A decisão de encerrar mais 900 escolas do 1º ciclo do Ensino Básico a partir do próximo ano lectivo, inserida no conjunto de medidas acordadas entre PS e PSD, é parte de uma estratégia puramente economicista decidida em 2005 pelo primeiro governo do PS/Sócrates, cujo objectivo era o de encerrar 4500 escolas do 1º ciclo do Ensino Básico e dezenas de jardins de infância, numa clara afronta ao direito constitucional de igualdade de acesso à educação e ao sucesso escolar, revelando um profundo desprezo pelos direitos dos alunos.

Tal como o PCP denunciou logo em 2005, esta medida, associada à implementação em curso de organização e racionalização dos Agrupamentos Escolares, desrespeitando claramente as tipologias definidas na Lei de Bases do Sistema Educativo, insere-se inequivocamente na estratégia deste Governo de reduzir ao mínimo as responsabilidades do Estado nas suas funções sociais, deveres constitucionalmente consagrados desde Abril de 1976.

É falsa a tese de que o sucesso está nas grandes concentrações de alunos ou de que uma escola com menos de 20 alunos leva obrigatoriamente ao insucesso.
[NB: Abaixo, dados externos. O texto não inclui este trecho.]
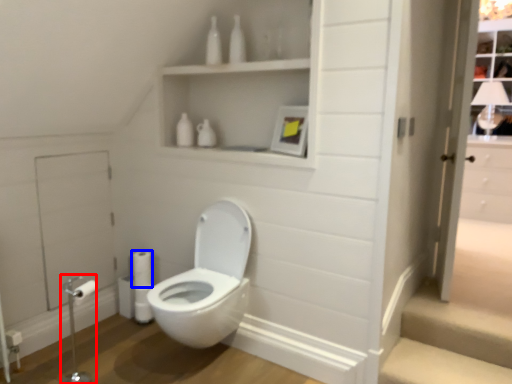
Question: Which of the following is the farthest to the observer, towel bar (highlighted by a red box) or toilet paper (highlighted by a blue box)?

Choices:
 (A) towel bar
 (B) toilet paper

Answer: (B)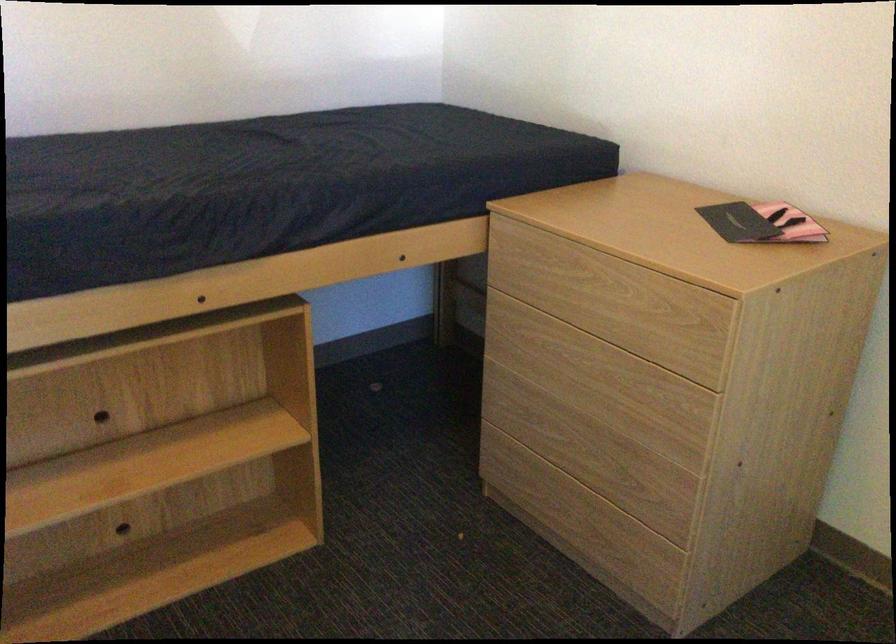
O encerramento de escolas e a integração de milhares de alunos em “mega” agrupamentos não se insere em nenhuma preocupação pedagógica ou social, apenas na obsessão de reduzir o investimento na educação, prejudicando desta forma o percurso escolar dos alunos e atirando para o desemprego milhares de trabalhadores da educação.

Tal como aconteceu com o encerramento de 2300 escolas desde 2005 até hoje, muitas aldeias e freguesias deste país vão acelerar o processo de desertificação e milhares de crianças vão ser afastadas do seu ambiente natural e de uma relação estreita e saudável com os familiares mais directos, aspectos que são fundamentais no desenvolvimento equilibrado das crianças. Muitas destas crianças vão também ter de passar duas e mais horas diárias em transportes escolares, alguns deles sem as mínimas condições de segurança, e escolas com milhares de alunos vão tornar-se mais impessoais.
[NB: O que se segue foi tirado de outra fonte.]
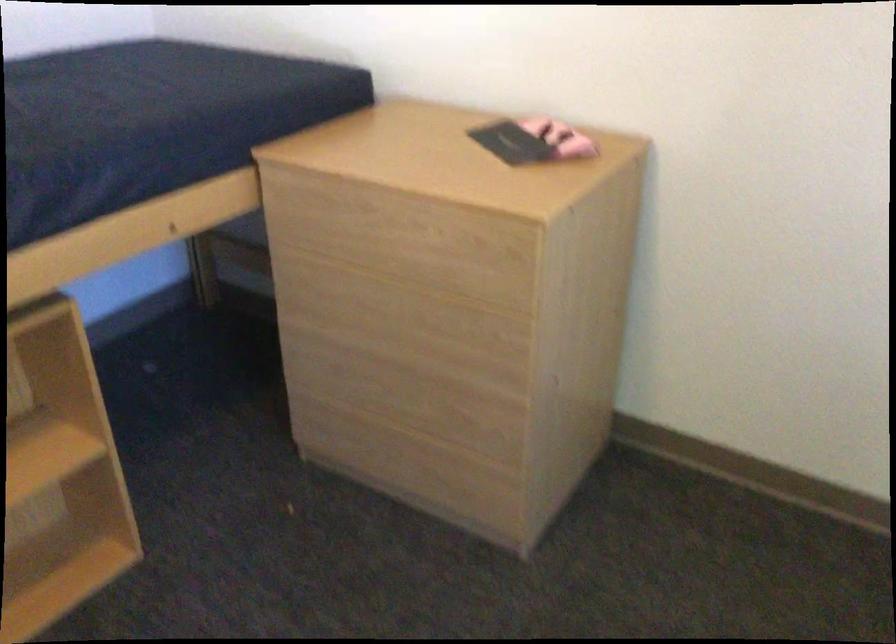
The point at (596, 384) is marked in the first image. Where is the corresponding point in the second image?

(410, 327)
Estamos por isso perante uma concepção educativa que para além de apostar na centralização, na baixa formação e qualificação dos portugueses e nos baixos salários é sobretudo desumana. Nenhum outro governo ao longo da história do nosso país encerrou tantas escolas. Esta é mais uma das marcas da política educativa do Governo PS - independentemente de quem esteve ou está à frente do Ministério da Educação - e que contou agora com o compromisso do PSD.

O encerramento de escolas, sendo uma questão com dimensão educativa, tem também um fortíssimo impacto social, económico e cultural em vastas regiões do país já por si atingidas pelo problema do desemprego, da desertificação, da emigração, dos baixos rendimentos ou da pobreza.

O PCP defende que é necessário travar esta decisão desastrosa e apela à luta das populações, dos professores, dos funcionários e da comunidade educativa para que impeçam a concretização desta medida que agravaria as injustiças e atrasaria ainda mais o nosso país.

Para o PCP, a realidade nacional reclama mais investimento na educação, como valor estratégico para o desenvolvimento equilibrado do país e para o reforço da identidade nacional, com prioridade para um efectivo combate ao abandono e ao insucesso escolar e à exclusão social e escolar.